Lejano unos 16 kilómetros de la cabecera municipal, Punta de Mulas tiene esos encantos de caracoles y sinfonías que nos regalan las olas del mar y la brisa que acaricia el rostro y nos entrega un soplo de aire natural, bendecido por sus habitantes que no quieren despegarse de este pedazo de tierra.

“Esto es lo más lindo del mundo. Yo amo este lugar, lo adoro; me enamoré tanto de él que no puedo separarme nunca más”, me confesó Beatriz Leyva, una mujer de 60 años, con su piel curtida y sus ojos iluminados, que llegó a este lugar hace más de 40 para sembrarse allí para siempre.

Me cuenta de las historias vividas en ese pedazo de tierra, de los sustos del ciclón Ike de 2008, que sacó el mar tierra afuera y arrasó con casi todo; de los mensajes que traen las olas en su eterno ir y venir para acariciar las costas, de los blancos caracoles y de esa armonía hermosa que la naturaleza le regaló a este lugar.

La comunidad de Punta de Mulas es considerada como priorizada por las máximas autoridades del municipio. Fotos del autor.

En la comunidad de Punta de Mulas viven unas 50 personas, dedicadas a la crianza de animales, algunos a la agricultura y otros al mar, a ese mar que es santuario de enigmas y sortilegios, que les regala el sustento de la mesa y les glorifica.

Por la orilla de la playa llena de sargazos corretean los niños, la vista se pierde en este lugar mágico de la geografía banense, donde un día llegó Julia Desdín Matos procedente de Sancti Spíritus, una anciana que ahora roza los 90 años y que se sabe casi todos los secretos de este sitio que la enamoró para siempre.

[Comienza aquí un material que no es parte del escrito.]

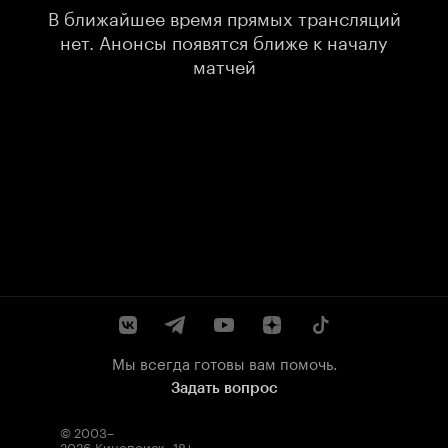
В ближайшее время прямых трансляций
нет. Анонсы появятся ближе к началу
матчей
Мы всегда готовы вам помочь.
Задать вопрос
© 2003–
2026
Кинопоиск
.
18+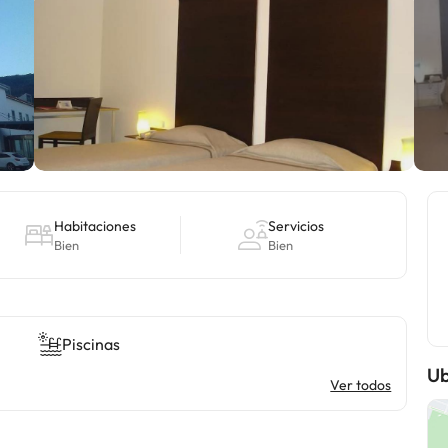
Habitaciones
Servicios
Bien
Bien
Piscinas
Ub
Ver todos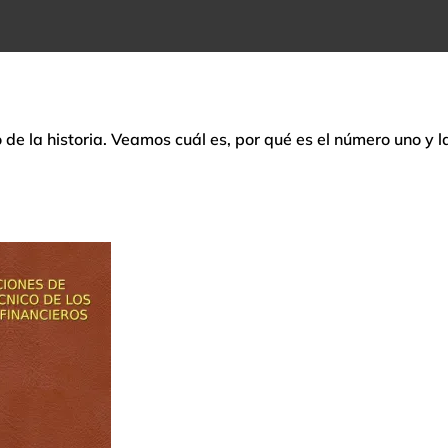
o de la historia. Veamos cuál es, por qué es el número uno y l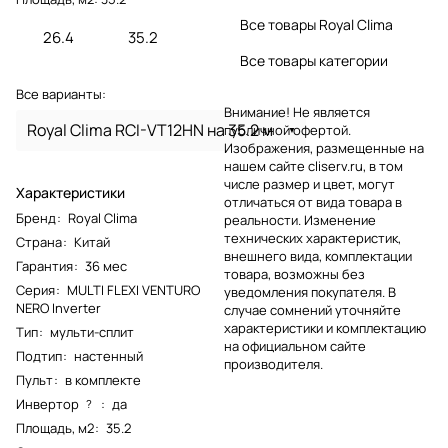
Все товары Royal Clima
26.4
35.2
Все товары категории
Все варианты:
Внимание! Не является
Royal Clima RCI-VT12HN на 35.2 м
публичной офертой.
Изображения, размещенные на
нашем сайте cliserv.ru, в том
числе размер и цвет, могут
Характеристики
отличаться от вида товара в
Бренд
:
Royal Clima
реальности. Изменение
технических характеристик,
Страна
:
Китай
внешнего вида, комплектации
Гарантия
:
36 мес
товара, возможны без
Серия
:
MULTI FLEXI VENTURO
уведомления покупателя. В
NERO Inverter
случае сомнений уточняйте
характеристики и комплектацию
Тип
:
мульти-сплит
на официальном сайте
Подтип
:
настенный
производителя.
Пульт
:
в комплекте
Инвертор
:
да
?
Площадь, м2
:
35.2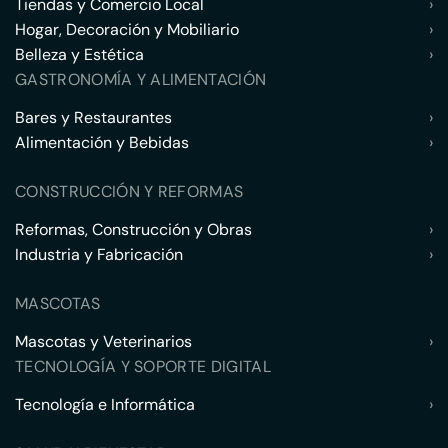
Tiendas y Comercio Local
›
Hogar, Decoración y Mobiliario
›
Belleza y Estética
›
GASTRONOMÍA Y ALIMENTACIÓN
Bares y Restaurantes
›
Alimentación y Bebidas
›
CONSTRUCCIÓN Y REFORMAS
Reformas, Construcción y Obras
›
Industria y Fabricación
›
MASCOTAS
Mascotas y Veterinarios
›
TECNOLOGÍA Y SOPORTE DIGITAL
Tecnología e Informática
›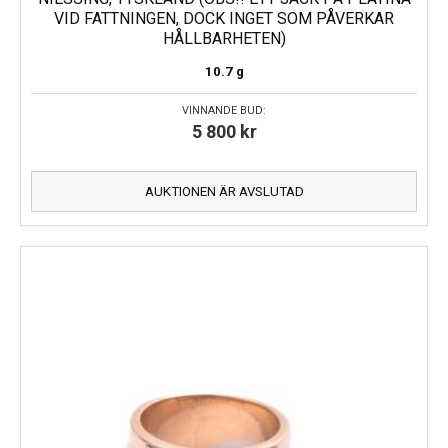
VID FATTNINGEN, DOCK INGET SOM PÅVERKAR
HÅLLBARHETEN)
10.7 g
VINNANDE BUD:
5 800
kr
AUKTIONEN ÄR AVSLUTAD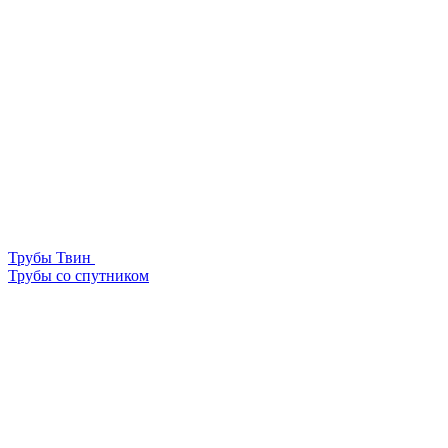
Трубы Твин
Трубы со спутником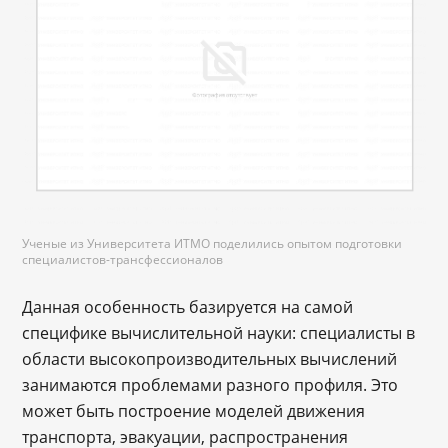
Ученые из Университета ИТМО поделились опытом подготовки
специалистов-трансфессионалов
Данная особенность базируется на самой
специфике вычислительной науки: специалисты в
области высокопроизводительных вычислений
занимаются проблемами разного профиля. Это
может быть построение моделей движения
транспорта, эвакуации, распространения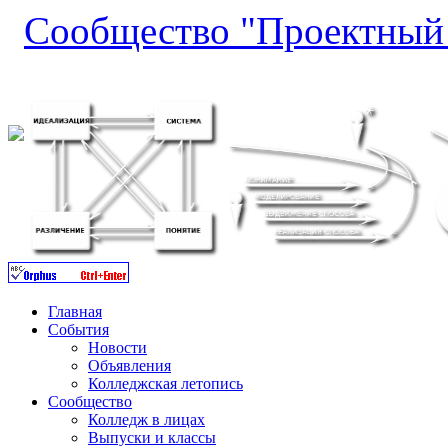
Сообщество "Проектный 
Главная
События
Новости
Объявления
Колледжская летопись
Сообщество
Колледж в лицах
Выпуски и классы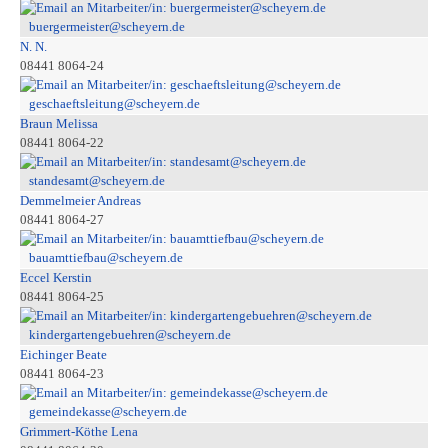
buergermeister@scheyern.de
N. N.
08441 8064-24
geschaeftsleitung@scheyern.de
Braun Melissa
08441 8064-22
standesamt@scheyern.de
Demmelmeier Andreas
08441 8064-27
bauamttiefbau@scheyern.de
Eccel Kerstin
08441 8064-25
kindergartengebuehren@scheyern.de
Eichinger Beate
08441 8064-23
gemeindekasse@scheyern.de
Grimmert-Köthe Lena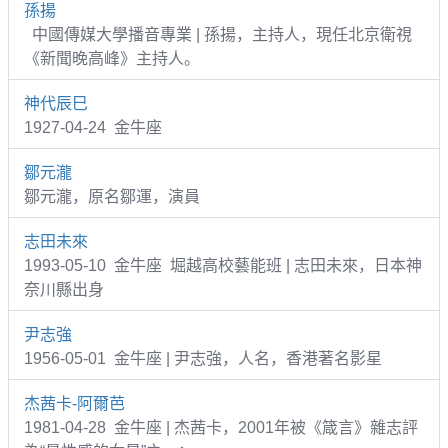
孫揚
中國傳媒大學播音專業 | 孫揚，主持人，現任北京衛視
《新聞晚高峰》主持人。
神代辰巳
1927-04-24 金牛座
鄒元瀧
鄒元瀧，原名鄒運，演員
志田未來
1993-05-10 金牛座 堀越高校藝能班 | 志田未來，日本神
奈川縣出身
尹志強
1956-05-01 金牛座 | 尹志強，人名，香港著名影星
杰茜卡-阿爾芭
1981-04-28 金牛座 | 杰茜卡，2001年被《箴言》雜志評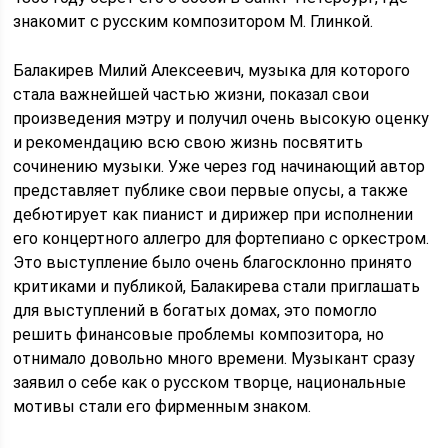
знакомит с русским композитором М. Глинкой.
Балакирев Милий Алексеевич, музыка для которого
стала важнейшей частью жизни, показал свои
произведения мэтру и получил очень высокую оценку
и рекомендацию всю свою жизнь посвятить
сочинению музыки. Уже через год начинающий автор
представляет публике свои первые опусы, а также
дебютирует как пианист и дирижер при исполнении
его концертного аллегро для фортепиано с оркестром.
Это выступление было очень благосклонно принято
критиками и публикой, Балакирева стали приглашать
для выступлений в богатых домах, это помогло
решить финансовые проблемы композитора, но
отнимало довольно много времени. Музыкант сразу
заявил о себе как о русском творце, национальные
мотивы стали его фирменным знаком.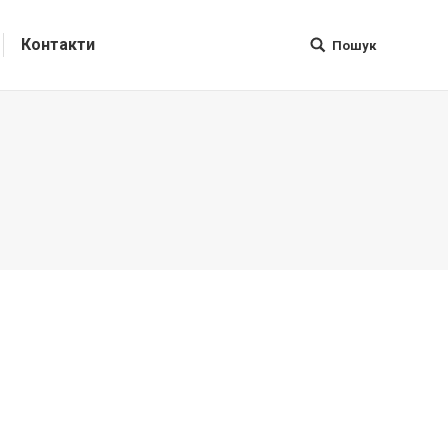
Контакти
Пошук
Поиск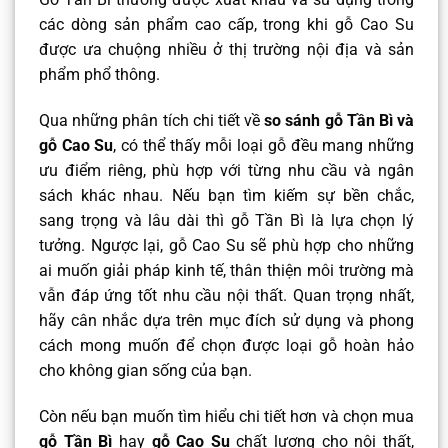
các dòng sản phẩm cao cấp, trong khi gỗ Cao Su
được ưa chuộng nhiều ở thị trường nội địa và sản
phẩm phổ thông.
Qua những phân tích chi tiết về
so sánh gỗ Tần Bì và
gỗ Cao Su
, có thể thấy mỗi loại gỗ đều mang những
ưu điểm riêng, phù hợp với từng nhu cầu và ngân
sách khác nhau. Nếu bạn tìm kiếm sự bền chắc,
sang trọng và lâu dài thì gỗ Tần Bì là lựa chọn lý
tưởng. Ngược lại, gỗ Cao Su sẽ phù hợp cho những
ai muốn giải pháp kinh tế, thân thiện môi trường mà
vẫn đáp ứng tốt nhu cầu nội thất. Quan trọng nhất,
hãy cân nhắc dựa trên mục đích sử dụng và phong
cách mong muốn để chọn được loại gỗ hoàn hảo
cho không gian sống của bạn.
Còn nếu bạn muốn tìm hiểu chi tiết hơn và chọn mua
gỗ Tần Bì
hay
gỗ Cao Su
chất lượng cho nội thất,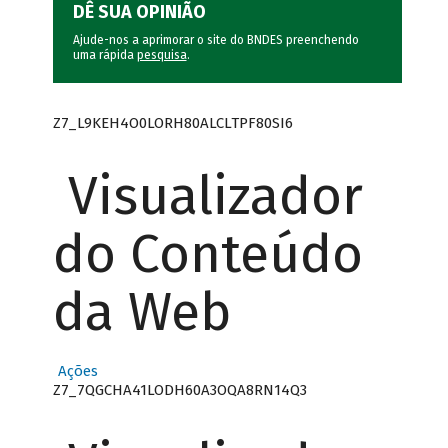
DÊ SUA OPINIÃO
Ajude-nos a aprimorar o site do BNDES preenchendo
uma rápida
pesquisa
.
Z7_L9KEH4O0LORH80ALCLTPF80SI6
Visualizador
do Conteúdo
da Web
Ações
Z7_7QGCHA41LODH60A3OQA8RN14Q3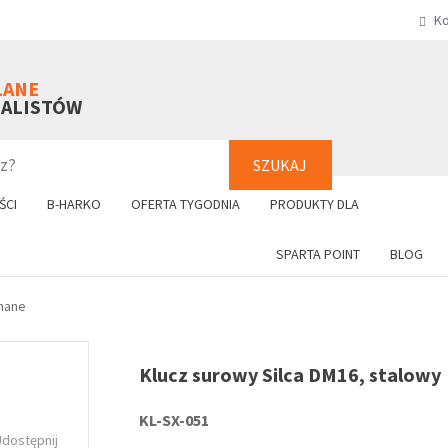
Ko
SZUKAJ
+48 61 8
LANE
NALISTÓW
SZUKAJ
ŚCI
B-HARKO
OFERTA TYGODNIA
PRODUKTY DLA
SPARTA POINT
BLOG
nane
Klucz surowy Silca DM16, stalowy
KL-SX-051
Udostępnij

“Ay, mijo, esto fue como una bendición. Aquí llegamos mi esposo y yo cuando éramos aún jóvenes y mira, sigo aquí después de más de 50 años, y hasta que la muerte nos separe”, refiere esta anciana que dice percibir de noche esas melodías que trae el mar en su concierto incesante.

Desde la orilla se ve el cruzar de los barcos y un horizonte limpio, ese mismo que durante casi 60 años continúa como su vigilante permanente Florentino Cordobés Sarmiento, integrante de las Tropas Guardafrontera, un hombre curtido que sabe todos los secretos de este lugar.

“Como muchos de aquí, llegué por casualidad y me sembré para siempre. Me enamoré del mar, eché raíz en la costa, y como yo, somos muchos los que seguimos celosos de todo lo que pasa por aquí. Durante mis más de 40 años como Guardafrontera pude detectar recalos de drogas, desembarcos de emigrantes y salidas ilegales, entre otras cosas”.

En sus ojos envejecidos hay un pedazo de luz que siempre miran al horizonte, donde el mar revoletea con sus olas llenas de espumas en un vaivén constante, que parece llegar a darle un beso a la orilla y entregarle su frescor.

“Yo sigo siendo un vigilante”, afirma mientras el mar sigue en su fiesta en el poblado costero de Punta de Mulas, donde la naturaleza tiene una orquesta gigante que sabe alegrar a los corazones.